遥か、カナタ。〜FILE−1〜-6
夢を見ていた。ふわふわとした、自分が寝ているのか起きているのかあいまいな時間帯にぼんやりと見る映像の心地良さに、僕は陶酔していた。
──ん、かな──ん。
遠くで声がする。
綺麗な声だ。
天上の歌姫もかくやとばかりに僕の鼓膜を優しく揺らす。
──う、かな──てば。
ん?
──奏太くん、起きてってば。
その声に、僕はようよう体を起こした。どうやらいつの間にか眠ってしまっていたようだ。夢を見ていたようだが、思い出せそうで思い出せない。
「奏太くんってば、何でこんなところで寝てるの?」
声の方へ頭を上げてみる。
化粧気のない、綺麗な白い肌。
すっと通った鼻筋。
少し垂れた大きめの黒い瞳。
僕の目の前にいたのは、副会長、佐々塚楓さんだった。
指輪を見つけたのは朝の5時。
帰る気にはなれなかった。
宿直の国語教師、森馨は内側から鍵をかけていたため、宿直室に入ることが出来なかった僕は、取り敢えず部活棟のトイレの窓から侵入した。転がり込むようにトイレの固い床に体を打ち付けたせいで冴えた目も、冷たく閉ざされた生徒会室の扉の前までくると思い出したように眠気を取り戻した。
「今、何時です?」
「7時、少しね」
左手首の時計に目を落としながら、楓さんは言った。朝のHRは8時半から。
「…楓さん、いつもこんな時間に来てたんですか?」
僕は開いたばかりの目を思わず限界まで大きくした。
「今日はね、財務の資料を朝一で広岡先生に提出しなきゃいけないのよ」
広岡、という単語を聞いた瞬間僕は思わず眉根にシワを寄せた。生徒会担当のあの日本史の教師を、僕は未だに好きになれない。
「私の家、プリンターがないから」
そう続けた後、楓さんは意味ないでしょ?と付け加えて笑って、鍵を扉に差し込んだ。大きな黒い扉は、17歳の美少女に屈服するように僕たちを部屋の中に招き入れた。

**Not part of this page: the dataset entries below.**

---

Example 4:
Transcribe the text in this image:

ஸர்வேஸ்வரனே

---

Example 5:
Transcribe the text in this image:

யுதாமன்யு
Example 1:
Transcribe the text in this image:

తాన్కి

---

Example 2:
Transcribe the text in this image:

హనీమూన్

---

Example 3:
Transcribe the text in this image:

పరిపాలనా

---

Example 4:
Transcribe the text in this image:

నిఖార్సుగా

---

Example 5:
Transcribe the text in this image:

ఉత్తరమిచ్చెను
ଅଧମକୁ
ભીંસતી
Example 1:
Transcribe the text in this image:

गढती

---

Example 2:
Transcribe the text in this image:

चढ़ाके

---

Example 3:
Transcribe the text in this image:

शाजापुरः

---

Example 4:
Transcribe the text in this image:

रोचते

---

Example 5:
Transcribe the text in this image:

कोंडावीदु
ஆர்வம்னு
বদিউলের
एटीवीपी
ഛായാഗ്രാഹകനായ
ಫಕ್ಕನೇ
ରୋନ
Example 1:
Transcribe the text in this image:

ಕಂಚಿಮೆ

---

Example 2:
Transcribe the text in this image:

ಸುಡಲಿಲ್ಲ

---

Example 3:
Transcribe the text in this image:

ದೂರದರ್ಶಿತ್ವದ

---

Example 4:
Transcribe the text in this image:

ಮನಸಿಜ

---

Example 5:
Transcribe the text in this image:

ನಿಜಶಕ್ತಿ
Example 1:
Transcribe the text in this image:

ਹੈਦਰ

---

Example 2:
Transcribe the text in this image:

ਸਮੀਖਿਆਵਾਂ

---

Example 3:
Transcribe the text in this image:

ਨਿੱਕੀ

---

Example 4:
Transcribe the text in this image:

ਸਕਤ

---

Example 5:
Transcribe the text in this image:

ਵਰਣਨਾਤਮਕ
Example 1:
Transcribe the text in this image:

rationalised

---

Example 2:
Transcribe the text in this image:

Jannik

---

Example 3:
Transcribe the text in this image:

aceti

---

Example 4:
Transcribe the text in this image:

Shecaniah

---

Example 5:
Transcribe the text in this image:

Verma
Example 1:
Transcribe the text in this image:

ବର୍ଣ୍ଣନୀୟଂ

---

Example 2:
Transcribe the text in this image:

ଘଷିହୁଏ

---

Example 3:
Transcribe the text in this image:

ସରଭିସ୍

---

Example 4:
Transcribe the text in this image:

僕は入ってすぐの自分のデスクにポケットから出した指輪を置くと、椅子に体重を預けた。
ちなみに、僕の机は普通の教室に置いてある授業で使う机と同じもの。小汚い天板に『石井LOVE』や、『K殺す』などという落書きが彫ってあるところから見ても、完全に使い古しである。三角形に折られた段ボールの裏に手書きで書き殴られた『総合管理担当』という役職名がなければ廃棄待ちの粗大ごみにしか見えないだろう。視線を窓際に移すと、巨大な黒檀の机が目に入る。プラスチック製のネームプレートには『第19代生徒会長 秋山』の文字。
どうやら、学校を社会の縮図と呼ぶ一部の主張は正しいらしい。
「奏太くん、もう少しここにいるなら、鍵、教務室に返しておいてくれないかしら?」
ぼんやりしているうちに、楓さんはプリントアウトを終えたのか、A4の用紙を4〜5枚抱えて僕の机の前に立っていた。
わかりました、と頷くと、楓さんは足音だけを残して生徒会室を後にした。
現在、7時27分。朝のHRまでには時間があると、壁にかけられた古めかしい柱時計で確認する。
僕は軽く背骨を延ばすと、『石井LOVE』の上に突っ伏した。